Inventors Win ARS Technology Transfer HonorsBy Marcia Wood
February 11, 2009
WASHINGTON, Feb. 11--Delicious new apricots, a better way to keep hot dogs and sausage safe to eat, and simpler ways to produce catfish are among the innovations that have garnered technology transfer awards for Agricultural Research Service (ARS) scientists at laboratories nationwide. ARS is the principal intramural scientific research agency of the U.S. Department of Agriculture.
For moving their research-based technologies out of the laboratory and into the marketplace, 15 ARS experts and their university and corporate co-investigators were honored yesterday by the agency at a ceremony here.
"Agricultural research is fundamental to the strength of our farm sector, and holds the key to improving nutrition, fostering the development of new sources of renewable energy, and creating new sources of revenue for our farmers and ranchers," said Agriculture Secretary Tom Vilsack.
"Americans everywhere benefit from this research," said ARS Administrator Edward B. Knipling.
Top honors for outstanding technology transfer went to:
- The Flash Pasteurization Research Group, for a technique that uses bursts of steam to improve the safety of hot dogs and sausages. Microbiologist Christopher H. Sommers, chemical engineer David J. Geveke, mechanical engineer Neil M. Goldberg, and Michael F. Kozempel (retired) with the ARS Food Safety Intervention Technologies Research Unit, Wyndmoor, Pa., shared the honor with corporate collaborator ALKAR-RapidPak, Inc., of Lodi, Wis.
- The iBMC Consortium, for discovering and commercializing their "BovineSNP50" genotyping assay for improving the genetics of dairy and beef cattle.

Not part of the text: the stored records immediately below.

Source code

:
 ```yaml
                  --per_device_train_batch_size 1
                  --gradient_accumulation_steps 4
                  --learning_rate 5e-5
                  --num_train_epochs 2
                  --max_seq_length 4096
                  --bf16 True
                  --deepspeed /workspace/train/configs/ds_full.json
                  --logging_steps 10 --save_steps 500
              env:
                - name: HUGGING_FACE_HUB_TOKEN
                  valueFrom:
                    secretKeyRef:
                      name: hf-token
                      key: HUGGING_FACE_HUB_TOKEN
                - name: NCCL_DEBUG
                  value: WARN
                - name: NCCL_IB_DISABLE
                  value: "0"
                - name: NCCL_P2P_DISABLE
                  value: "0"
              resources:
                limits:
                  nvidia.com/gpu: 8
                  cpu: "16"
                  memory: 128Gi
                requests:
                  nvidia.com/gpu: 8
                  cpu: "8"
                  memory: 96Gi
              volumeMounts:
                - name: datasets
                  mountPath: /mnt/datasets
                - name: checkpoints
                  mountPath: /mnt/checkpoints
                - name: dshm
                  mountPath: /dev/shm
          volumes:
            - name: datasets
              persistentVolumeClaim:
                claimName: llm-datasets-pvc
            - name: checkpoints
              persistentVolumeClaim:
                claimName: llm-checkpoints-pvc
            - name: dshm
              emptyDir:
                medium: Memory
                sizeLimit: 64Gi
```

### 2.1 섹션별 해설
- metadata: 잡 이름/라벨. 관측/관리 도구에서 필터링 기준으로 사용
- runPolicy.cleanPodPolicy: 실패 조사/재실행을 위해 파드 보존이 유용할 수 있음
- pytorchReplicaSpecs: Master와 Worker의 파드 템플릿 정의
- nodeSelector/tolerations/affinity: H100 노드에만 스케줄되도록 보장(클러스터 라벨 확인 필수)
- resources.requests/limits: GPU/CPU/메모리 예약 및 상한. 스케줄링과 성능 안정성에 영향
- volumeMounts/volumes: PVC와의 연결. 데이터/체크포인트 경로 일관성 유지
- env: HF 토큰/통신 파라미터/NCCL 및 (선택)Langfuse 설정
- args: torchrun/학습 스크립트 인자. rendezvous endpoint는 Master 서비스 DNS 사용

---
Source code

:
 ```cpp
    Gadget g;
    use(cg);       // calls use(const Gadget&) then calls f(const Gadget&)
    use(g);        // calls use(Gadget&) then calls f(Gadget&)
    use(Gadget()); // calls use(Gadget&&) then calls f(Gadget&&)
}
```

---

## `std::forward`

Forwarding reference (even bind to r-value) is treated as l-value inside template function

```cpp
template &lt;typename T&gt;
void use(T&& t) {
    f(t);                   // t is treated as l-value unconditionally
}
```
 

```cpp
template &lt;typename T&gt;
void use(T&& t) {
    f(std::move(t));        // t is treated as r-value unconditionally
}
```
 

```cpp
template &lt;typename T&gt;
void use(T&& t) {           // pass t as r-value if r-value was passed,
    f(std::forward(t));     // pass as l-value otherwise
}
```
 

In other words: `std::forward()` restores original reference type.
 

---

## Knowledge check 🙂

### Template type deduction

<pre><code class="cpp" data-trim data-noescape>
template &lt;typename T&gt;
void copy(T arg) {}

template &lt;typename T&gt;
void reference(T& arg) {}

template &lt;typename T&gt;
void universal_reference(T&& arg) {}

Geneticists Curtis P. Van Tassell and Tad S. Sonstegard of the ARS Henry A. Wallace Beltsville (Md.) Agricultural Research Center, and chemist Timothy P.L. Smith and biological science lab technician Renee A. Godtel of the agency's Roman L. Hruska U.S. Meat Animal Research Center in Clay Center, Neb., teamed with Marylinn Munson and Cindy Taylor Lawley of Illumina, Inc., in San Diego, Calif., and collaborators from George Mason University, Manassas, Va.; the University of Missouri-Columbia for this research.
- The Catfish Industries Support Team--comprised of ARS fish biologist Eugene L. Torrans at the ARS Catfish Genetics Research Unit in Stoneville, Miss., and a Mississippi State University collaborator--for findings that boost survival of catfish eggs and young at hatcheries.
* The AGWA team, with hydraulic engineer David C. Goodrich and hydrologist Carl L. Unkrich of the ARS Southwest Watershed Research Center in Tucson, Ariz., for helping water districts, homeowners and others across the country conserve water by using the team's computer-based "Automated Geospatial Watershed Assessment" technology. The Tucson scientists’ AGWA teammates are from the U.S. Environmental Protection Agency in Las Vegas, Nev.; the University of Arizona-Tucson; the University of Wyoming-Laramie; the University of Nebraska-Lincoln, and CH2M Hill in Albuquerque, N.M..
* Ulrich R. Bernier, a chemist with the ARS Center for Medical, Agricultural and Veterinary Entomology in Gainesville, Fla., for procedures that ensure soldiers’ uniforms are properly insect-proofed to protect against mosquito-transmitted disease.
* Joe W. Dorner, a microbiologist with the ARS National Peanut Research Laboratory in Dawson, Ga., for enabling the peanut industry to use ARS' Afla-Guard technology to protect the crop against aflatoxin, a contaminant.
* William A. Dozier III, formerly with the ARS Poultry Research Unit in Mississippi State, Miss., for quickening transfer of new, science-based technologies to the U.S. poultry industry.
* Craig A. Ledbetter, a geneticist at the ARS San Joaquin Valley Agricultural Sciences Center near Parlier, Calif., for developing "Apache," "Helena" and other superb apricots.